◆ PROBLEM DETAILS:
Present the count of lines in the entries below that hold "Solo", and present nothing else.

◆ PROVIDED DATA:
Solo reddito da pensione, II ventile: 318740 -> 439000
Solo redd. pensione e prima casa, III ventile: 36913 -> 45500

==

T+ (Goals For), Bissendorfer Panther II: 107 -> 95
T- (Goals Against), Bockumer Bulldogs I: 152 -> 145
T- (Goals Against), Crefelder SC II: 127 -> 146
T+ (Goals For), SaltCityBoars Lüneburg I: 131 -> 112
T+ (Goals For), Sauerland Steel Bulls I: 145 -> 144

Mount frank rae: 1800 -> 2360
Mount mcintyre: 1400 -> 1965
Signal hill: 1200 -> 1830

==

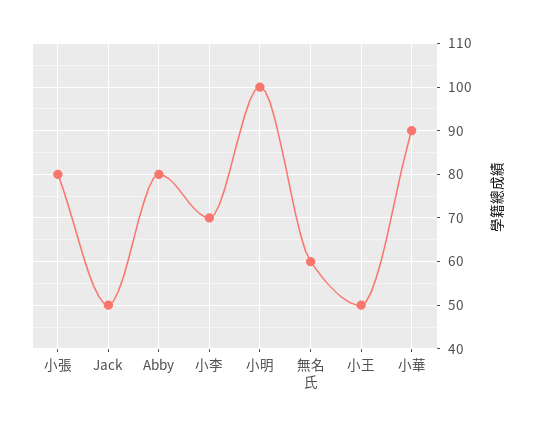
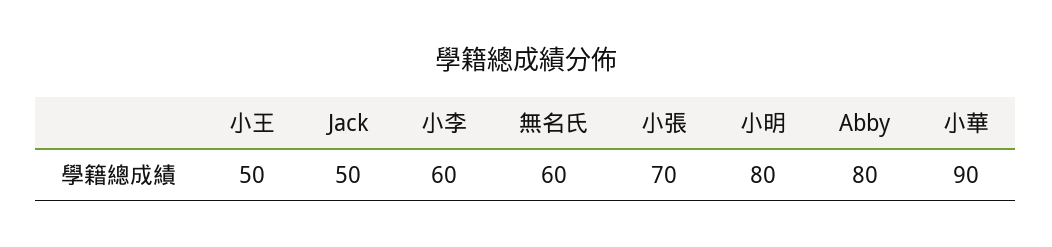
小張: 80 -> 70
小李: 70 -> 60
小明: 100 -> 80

◆ SOLUTION FOR THIS PROBLEM:
2